Following the 2025 tariff increases, many regional economies (particularly the Philippines, Vietnam, and to a lesser extent, China and Indonesia) have already had to redirect their exports to markets outside the US.
Although 'front-loading' (advance shipments) could support short-term growth, uncertainty will slow regional investment.
Growth forecasts
Under an early stabilization scenario, growth in the Asian region is expected to moderate to 5,1% in both 2026 and 2027.
If disruptions in the Middle East intensify and persist into the third quarter of 2026, growth could fall to 4,7% in 2026 and 4,8% in 2027.
However, private consumption remains robust in South Asia and Southeast Asia, supported by stable labor markets and increased public spending on infrastructure.
Inflation projections
Although the initial shock affects energy, high transportation and logistics costs can filter down to underlying inflation, forcing central banks to maintain restrictive monetary policies for longer.

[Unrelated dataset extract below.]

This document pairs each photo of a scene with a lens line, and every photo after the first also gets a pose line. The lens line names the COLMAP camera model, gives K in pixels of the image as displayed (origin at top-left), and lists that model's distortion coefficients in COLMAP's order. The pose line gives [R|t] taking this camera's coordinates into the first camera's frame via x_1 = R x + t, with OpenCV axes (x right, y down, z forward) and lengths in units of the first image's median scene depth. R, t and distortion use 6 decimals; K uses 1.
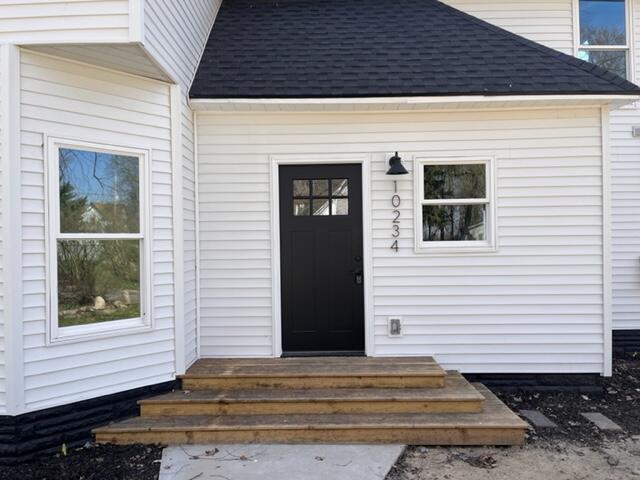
lens RADIAL K [[495.4, 0, 320.1], [0, 495.4, 238.7], [0, 0, 1]] dist [0.013483, -0.001727]
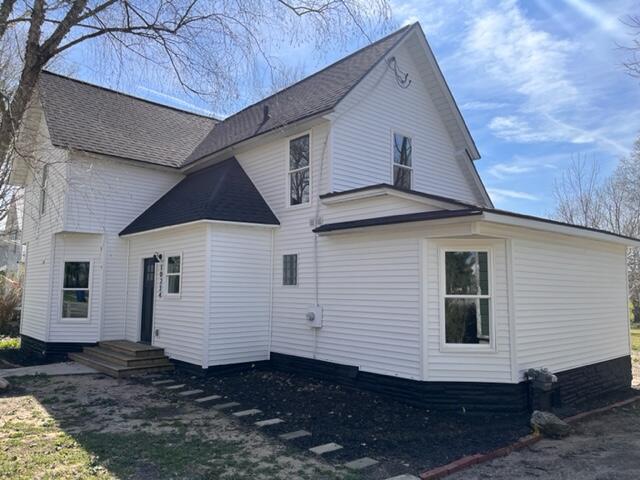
lens RADIAL K [[495.4, 0, 320.1], [0, 495.4, 239.8], [0, 0, 1]] dist [0.013483, -0.001727]
pose [[0.651937, -0.070588, -0.754980, 2.422463], [-0.021223, 0.993569, -0.111222, 0.000268], [0.757976, 0.088532, 0.646246, 0.111699]]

Inflation is projected at 3,6% in 2026 and 3,4% in 2027 under an early stabilization scenario. In a prolonged conflict scenario, inflation could surge to 5,6% in 2026.
Table:

People's Republic of ChinaGrowth will fall to 4,6% in 2026 and 4,5% in 2027 due to the weakness of the real estate sector, moderate domestic consumption and slower export expansion.
IndiaIts economy remains robust with projected growth of 6,9% in 2026 and 7,3% in 2027, driven by structural reforms and trade agreements.

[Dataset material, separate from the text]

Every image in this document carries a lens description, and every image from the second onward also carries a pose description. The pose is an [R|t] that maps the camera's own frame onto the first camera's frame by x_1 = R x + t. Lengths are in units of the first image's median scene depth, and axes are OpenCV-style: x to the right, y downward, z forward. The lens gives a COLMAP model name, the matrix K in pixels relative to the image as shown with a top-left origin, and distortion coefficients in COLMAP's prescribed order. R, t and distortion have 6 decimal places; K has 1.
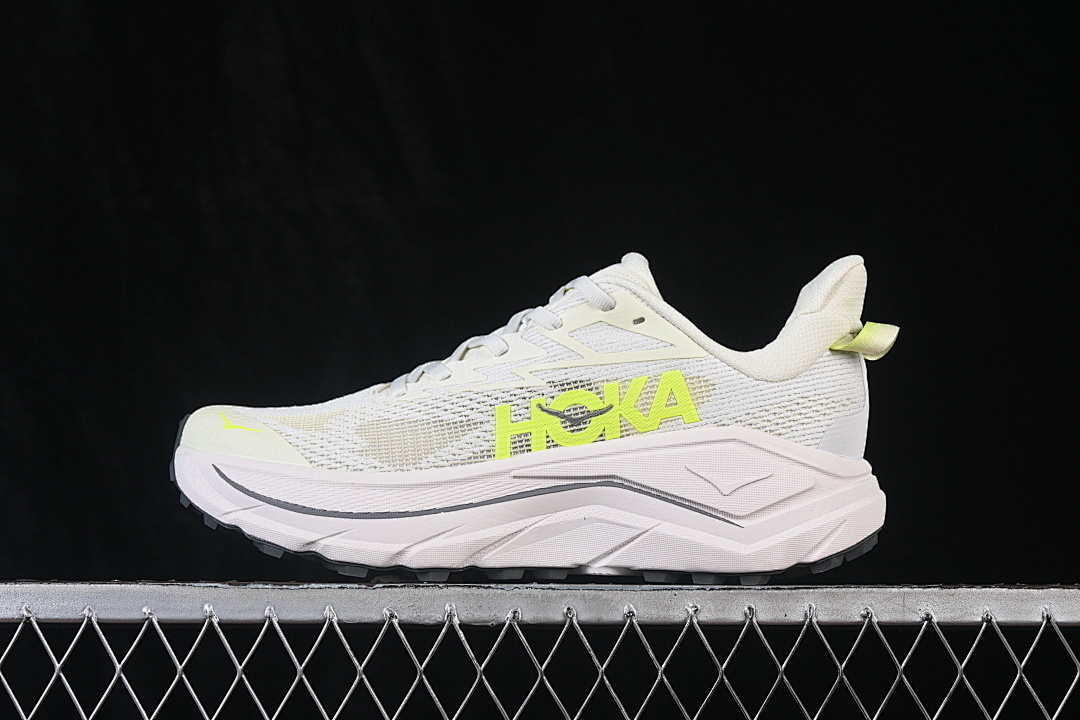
lens RADIAL K [[2405.5, 0, 530.6], [0, 2405.5, 354.8], [0, 0, 1]] dist [-0.001261, 0.000000]
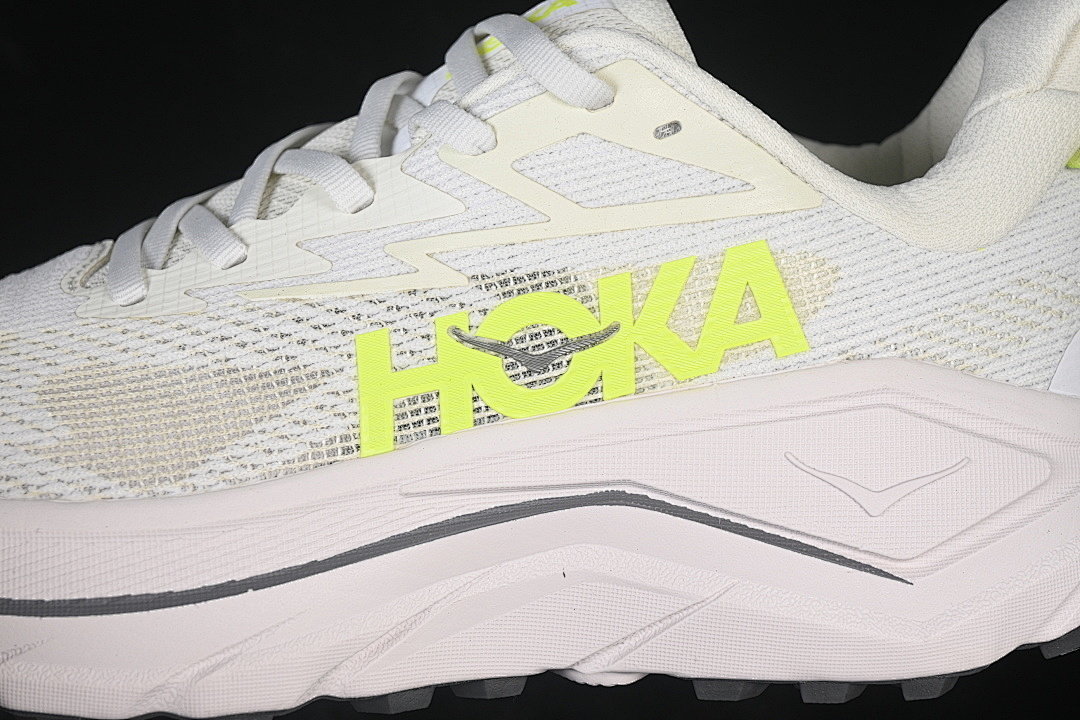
lens RADIAL K [[2405.5, 0, 543.2], [0, 2405.5, 359.4], [0, 0, 1]] dist [-0.001261, 0.000000]
pose [[0.990189, -0.049258, 0.130767, -0.038747], [0.020643, 0.977105, 0.211752, -0.067918], [-0.138204, -0.206975, 0.968536, 0.565673]]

Central AsiaEnergy-exporting economies like Kazakhstan could benefit from high prices, but face risks from disruption to export routes.
Southeast AsiaIndonesia, Thailand, and the Philippines face inflationary pressures from oil prices, although spending on public infrastructure and digital transformation will sustain activity.
Artificial Intelligence and its economic impact
The report identifies a significant gap in AI readiness between advanced economies and developing economies in Asia.
Advanced Asian economies (countries like Singapore, South Korea, and Japan) lead in digital infrastructure and human capital. In contrast, much of developing Asia (such as Indonesia, India, and the Philippines) scores low in digital infrastructure, which limits the adoption of advanced AI models.
It is estimated that by 2030, AI could increase the GDP of prepared economies by between 0,6 and 2,1 percentage points. In developing economies, the initial impact will be smaller (0.2 to 1.8 percentage points), but they have greater long-term potential benefits if they invest in five key areas: digital infrastructure, human capital, innovation capacity, institutional strength, and economic structure. This will allow for faster implementation of advanced AI models and reduce the technological gap.
Conclusion
The conflict in the Middle East has illustrated how geopolitical shocks are transmitted through complex networks and increasingly influence different aspects of the global economy.
Despite geopolitical and trade challenges, the Asia-Pacific region has shown resilience, although downside risks are significant. Asia is vulnerable to the spillover effects of energy prices, trade networks, and financial conditions.